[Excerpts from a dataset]
[Start of Attachment]

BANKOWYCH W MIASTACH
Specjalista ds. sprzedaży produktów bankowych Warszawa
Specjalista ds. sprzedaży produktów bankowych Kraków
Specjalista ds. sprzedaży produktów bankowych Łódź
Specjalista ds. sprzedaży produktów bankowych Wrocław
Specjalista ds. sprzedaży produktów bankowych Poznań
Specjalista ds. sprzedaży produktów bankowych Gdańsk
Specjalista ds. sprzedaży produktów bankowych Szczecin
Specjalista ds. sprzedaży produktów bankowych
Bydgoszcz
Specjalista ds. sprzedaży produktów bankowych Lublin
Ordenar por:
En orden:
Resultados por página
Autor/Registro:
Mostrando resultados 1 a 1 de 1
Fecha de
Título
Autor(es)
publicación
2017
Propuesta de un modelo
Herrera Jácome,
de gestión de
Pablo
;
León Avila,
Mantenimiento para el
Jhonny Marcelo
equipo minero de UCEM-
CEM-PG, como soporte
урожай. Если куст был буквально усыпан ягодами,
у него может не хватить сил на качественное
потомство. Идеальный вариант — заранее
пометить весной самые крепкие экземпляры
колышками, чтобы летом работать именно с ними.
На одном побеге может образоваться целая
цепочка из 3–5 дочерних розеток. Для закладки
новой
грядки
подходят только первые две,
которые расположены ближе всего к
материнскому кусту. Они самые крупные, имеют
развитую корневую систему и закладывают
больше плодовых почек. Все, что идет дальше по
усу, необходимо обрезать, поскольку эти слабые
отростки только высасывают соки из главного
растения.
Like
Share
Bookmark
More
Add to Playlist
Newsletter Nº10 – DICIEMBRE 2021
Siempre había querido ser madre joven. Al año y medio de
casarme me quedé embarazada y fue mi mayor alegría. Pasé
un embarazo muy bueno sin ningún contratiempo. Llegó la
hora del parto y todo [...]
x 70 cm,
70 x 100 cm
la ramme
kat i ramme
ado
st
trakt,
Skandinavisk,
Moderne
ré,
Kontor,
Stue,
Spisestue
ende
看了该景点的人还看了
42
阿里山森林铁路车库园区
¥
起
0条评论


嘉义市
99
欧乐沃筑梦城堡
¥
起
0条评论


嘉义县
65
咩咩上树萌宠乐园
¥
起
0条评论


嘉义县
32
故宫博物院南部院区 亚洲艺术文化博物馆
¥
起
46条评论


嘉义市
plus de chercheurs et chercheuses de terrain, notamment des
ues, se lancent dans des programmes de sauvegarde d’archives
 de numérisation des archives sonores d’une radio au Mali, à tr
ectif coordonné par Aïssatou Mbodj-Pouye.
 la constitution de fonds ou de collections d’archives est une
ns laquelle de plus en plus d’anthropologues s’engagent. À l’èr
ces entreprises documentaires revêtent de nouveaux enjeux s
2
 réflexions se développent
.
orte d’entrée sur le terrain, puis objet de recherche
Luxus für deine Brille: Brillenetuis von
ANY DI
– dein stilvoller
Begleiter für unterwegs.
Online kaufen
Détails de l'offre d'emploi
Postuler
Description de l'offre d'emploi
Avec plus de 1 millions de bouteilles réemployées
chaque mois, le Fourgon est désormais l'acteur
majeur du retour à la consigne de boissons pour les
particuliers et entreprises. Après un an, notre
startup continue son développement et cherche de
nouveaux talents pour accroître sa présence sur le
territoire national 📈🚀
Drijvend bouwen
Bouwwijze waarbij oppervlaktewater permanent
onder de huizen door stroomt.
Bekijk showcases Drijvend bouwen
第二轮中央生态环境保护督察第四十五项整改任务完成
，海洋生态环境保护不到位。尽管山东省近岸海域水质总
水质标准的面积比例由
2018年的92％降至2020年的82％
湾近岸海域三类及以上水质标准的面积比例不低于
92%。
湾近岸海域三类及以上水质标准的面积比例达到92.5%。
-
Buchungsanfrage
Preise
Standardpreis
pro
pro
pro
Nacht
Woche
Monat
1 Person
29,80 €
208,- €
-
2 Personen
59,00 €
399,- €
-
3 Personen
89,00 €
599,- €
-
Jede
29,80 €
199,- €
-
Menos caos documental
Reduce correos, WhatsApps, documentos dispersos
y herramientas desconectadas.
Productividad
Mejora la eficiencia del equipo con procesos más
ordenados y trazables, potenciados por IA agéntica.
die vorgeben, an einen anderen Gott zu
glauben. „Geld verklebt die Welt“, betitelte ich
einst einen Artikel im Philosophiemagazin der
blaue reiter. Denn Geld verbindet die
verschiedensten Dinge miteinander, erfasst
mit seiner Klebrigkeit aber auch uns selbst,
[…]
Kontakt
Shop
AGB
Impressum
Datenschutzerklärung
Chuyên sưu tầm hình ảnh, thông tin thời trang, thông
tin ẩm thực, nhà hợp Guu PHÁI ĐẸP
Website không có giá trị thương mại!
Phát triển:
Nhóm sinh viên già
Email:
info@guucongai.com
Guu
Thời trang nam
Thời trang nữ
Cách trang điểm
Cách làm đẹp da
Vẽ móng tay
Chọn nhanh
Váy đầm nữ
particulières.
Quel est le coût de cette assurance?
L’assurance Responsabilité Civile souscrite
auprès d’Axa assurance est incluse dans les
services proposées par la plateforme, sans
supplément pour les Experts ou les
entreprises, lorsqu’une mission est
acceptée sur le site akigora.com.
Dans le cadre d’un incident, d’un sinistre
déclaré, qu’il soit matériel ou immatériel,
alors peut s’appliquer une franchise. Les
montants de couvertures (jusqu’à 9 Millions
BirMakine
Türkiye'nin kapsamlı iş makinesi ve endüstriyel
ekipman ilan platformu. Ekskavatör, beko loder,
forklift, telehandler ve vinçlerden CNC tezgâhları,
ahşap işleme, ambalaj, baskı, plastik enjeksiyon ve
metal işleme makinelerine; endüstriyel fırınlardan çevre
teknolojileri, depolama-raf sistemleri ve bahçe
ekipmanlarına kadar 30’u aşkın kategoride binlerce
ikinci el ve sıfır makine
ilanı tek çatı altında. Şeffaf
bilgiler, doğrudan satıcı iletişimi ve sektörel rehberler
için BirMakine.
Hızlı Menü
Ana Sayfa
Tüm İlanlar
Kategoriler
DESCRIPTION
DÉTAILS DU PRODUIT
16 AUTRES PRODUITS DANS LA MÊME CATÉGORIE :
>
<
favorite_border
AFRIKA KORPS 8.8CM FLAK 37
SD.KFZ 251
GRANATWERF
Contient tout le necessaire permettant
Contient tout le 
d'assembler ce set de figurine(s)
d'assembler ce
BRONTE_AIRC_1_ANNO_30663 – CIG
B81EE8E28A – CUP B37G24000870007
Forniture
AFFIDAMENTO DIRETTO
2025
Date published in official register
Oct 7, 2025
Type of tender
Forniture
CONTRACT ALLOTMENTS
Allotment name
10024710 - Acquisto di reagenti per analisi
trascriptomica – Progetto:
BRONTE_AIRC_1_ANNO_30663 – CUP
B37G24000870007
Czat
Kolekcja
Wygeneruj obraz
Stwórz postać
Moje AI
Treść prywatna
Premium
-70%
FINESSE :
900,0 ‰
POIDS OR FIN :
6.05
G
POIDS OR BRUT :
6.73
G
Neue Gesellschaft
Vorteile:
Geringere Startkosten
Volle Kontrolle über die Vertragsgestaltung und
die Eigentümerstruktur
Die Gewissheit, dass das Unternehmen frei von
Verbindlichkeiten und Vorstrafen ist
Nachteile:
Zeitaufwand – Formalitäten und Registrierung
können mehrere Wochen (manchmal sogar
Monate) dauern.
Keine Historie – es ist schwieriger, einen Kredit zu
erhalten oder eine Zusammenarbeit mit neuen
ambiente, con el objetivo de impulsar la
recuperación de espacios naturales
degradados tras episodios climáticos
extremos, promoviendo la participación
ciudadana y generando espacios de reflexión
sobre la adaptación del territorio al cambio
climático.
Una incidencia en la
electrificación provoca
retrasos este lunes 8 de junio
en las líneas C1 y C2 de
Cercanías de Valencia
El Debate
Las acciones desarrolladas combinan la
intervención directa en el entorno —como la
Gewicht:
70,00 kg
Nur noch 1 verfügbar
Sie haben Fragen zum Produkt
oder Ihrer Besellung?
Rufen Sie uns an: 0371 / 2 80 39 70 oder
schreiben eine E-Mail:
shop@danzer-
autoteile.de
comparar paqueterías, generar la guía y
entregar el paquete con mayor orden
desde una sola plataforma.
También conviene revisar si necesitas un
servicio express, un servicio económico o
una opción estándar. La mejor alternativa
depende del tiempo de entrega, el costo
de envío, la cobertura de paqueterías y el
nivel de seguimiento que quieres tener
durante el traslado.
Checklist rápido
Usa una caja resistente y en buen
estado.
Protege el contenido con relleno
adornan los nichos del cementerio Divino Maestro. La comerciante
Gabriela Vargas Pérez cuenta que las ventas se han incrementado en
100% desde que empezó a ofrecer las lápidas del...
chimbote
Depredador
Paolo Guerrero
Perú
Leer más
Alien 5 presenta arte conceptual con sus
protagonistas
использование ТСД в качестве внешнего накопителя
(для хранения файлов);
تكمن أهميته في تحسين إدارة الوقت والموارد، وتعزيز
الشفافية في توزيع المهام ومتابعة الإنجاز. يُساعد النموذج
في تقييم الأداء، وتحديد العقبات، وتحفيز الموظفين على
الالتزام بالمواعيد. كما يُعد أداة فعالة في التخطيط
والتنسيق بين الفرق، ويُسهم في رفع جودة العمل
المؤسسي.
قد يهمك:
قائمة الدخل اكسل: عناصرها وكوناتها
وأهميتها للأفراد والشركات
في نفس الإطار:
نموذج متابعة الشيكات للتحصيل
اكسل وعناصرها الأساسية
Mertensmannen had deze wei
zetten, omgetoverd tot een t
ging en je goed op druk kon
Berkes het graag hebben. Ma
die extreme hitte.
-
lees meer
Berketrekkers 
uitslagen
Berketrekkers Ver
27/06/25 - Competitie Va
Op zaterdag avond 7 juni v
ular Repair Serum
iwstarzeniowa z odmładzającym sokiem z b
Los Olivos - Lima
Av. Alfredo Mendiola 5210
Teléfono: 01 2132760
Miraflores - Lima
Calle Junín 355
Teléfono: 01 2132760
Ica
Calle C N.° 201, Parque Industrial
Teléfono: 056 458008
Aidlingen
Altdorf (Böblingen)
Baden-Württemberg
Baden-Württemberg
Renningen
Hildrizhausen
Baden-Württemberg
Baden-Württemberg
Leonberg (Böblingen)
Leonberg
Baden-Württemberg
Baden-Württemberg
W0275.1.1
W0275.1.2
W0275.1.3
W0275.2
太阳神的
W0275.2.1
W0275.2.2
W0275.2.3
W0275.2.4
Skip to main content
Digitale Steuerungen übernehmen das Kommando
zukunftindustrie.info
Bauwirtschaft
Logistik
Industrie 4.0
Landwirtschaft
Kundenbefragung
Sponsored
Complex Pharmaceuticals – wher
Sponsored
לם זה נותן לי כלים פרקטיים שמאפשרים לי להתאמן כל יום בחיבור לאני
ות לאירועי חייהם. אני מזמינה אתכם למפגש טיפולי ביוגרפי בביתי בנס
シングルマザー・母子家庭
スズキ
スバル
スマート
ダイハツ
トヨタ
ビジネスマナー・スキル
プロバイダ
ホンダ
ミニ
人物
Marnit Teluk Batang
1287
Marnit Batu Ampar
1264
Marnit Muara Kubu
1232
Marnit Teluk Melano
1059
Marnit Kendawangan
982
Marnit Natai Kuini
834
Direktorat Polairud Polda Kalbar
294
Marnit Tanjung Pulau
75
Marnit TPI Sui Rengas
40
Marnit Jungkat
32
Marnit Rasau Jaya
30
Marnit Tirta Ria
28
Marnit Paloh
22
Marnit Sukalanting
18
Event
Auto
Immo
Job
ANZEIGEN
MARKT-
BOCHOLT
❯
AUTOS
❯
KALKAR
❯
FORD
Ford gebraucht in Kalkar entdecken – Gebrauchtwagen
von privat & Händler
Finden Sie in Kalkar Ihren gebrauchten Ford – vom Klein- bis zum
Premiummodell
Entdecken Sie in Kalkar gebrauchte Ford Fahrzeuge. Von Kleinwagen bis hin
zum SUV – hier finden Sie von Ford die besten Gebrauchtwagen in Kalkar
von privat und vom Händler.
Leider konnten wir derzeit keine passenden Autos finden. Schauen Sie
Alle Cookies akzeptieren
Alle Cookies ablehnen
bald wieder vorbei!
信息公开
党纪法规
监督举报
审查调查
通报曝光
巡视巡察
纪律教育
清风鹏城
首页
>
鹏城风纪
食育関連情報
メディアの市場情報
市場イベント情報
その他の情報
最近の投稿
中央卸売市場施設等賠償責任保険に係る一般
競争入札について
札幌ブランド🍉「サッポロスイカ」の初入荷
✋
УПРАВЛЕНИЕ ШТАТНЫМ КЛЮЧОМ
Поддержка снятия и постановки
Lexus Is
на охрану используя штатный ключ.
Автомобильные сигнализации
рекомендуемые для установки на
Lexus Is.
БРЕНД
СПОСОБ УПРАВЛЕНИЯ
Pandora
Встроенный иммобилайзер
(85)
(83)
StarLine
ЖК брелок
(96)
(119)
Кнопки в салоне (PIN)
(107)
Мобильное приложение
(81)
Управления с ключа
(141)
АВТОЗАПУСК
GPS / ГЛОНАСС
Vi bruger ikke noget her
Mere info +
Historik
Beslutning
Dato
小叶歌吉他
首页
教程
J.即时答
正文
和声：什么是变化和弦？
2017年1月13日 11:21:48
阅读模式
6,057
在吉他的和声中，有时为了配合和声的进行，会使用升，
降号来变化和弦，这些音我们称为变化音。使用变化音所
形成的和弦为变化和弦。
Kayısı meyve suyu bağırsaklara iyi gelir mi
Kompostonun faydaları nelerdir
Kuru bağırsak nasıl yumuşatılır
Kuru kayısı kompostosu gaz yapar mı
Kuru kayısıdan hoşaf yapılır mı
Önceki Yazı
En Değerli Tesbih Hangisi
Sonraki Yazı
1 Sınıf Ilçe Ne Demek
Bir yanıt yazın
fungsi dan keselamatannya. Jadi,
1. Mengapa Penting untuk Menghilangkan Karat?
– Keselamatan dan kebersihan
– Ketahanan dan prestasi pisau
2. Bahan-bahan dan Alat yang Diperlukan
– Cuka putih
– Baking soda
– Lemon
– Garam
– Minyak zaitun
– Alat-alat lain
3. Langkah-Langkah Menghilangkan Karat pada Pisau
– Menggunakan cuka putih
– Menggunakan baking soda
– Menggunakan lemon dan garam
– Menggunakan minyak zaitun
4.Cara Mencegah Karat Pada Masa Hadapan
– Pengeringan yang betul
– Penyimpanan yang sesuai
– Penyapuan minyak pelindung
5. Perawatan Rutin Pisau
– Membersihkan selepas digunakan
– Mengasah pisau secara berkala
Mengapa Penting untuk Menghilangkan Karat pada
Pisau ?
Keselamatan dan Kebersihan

[End of Attachment]

WHAT TO WORK ON
Each line from the top of the records down to the one with "материнскому кусту. Они самые крупные, имеют" must be retyped exactly; include both ends and nothing else.

RESPONSE FOR THIS EXERCISE
BANKOWYCH W MIASTACH
Specjalista ds. sprzedaży produktów bankowych Warszawa
Specjalista ds. sprzedaży produktów bankowych Kraków
Specjalista ds. sprzedaży produktów bankowych Łódź
Specjalista ds. sprzedaży produktów bankowych Wrocław
Specjalista ds. sprzedaży produktów bankowych Poznań
Specjalista ds. sprzedaży produktów bankowych Gdańsk
Specjalista ds. sprzedaży produktów bankowych Szczecin
Specjalista ds. sprzedaży produktów bankowych
Bydgoszcz
Specjalista ds. sprzedaży produktów bankowych Lublin
Ordenar por:
En orden:
Resultados por página
Autor/Registro:
Mostrando resultados 1 a 1 de 1
Fecha de
Título
Autor(es)
publicación
2017
Propuesta de un modelo
Herrera Jácome,
de gestión de
Pablo
;
León Avila,
Mantenimiento para el
Jhonny Marcelo
equipo minero de UCEM-
CEM-PG, como soporte
урожай. Если куст был буквально усыпан ягодами,
у него может не хватить сил на качественное
потомство. Идеальный вариант — заранее
пометить весной самые крепкие экземпляры
колышками, чтобы летом работать именно с ними.
На одном побеге может образоваться целая
цепочка из 3–5 дочерних розеток. Для закладки
новой
грядки
подходят только первые две,
которые расположены ближе всего к
материнскому кусту. Они самые крупные, имеют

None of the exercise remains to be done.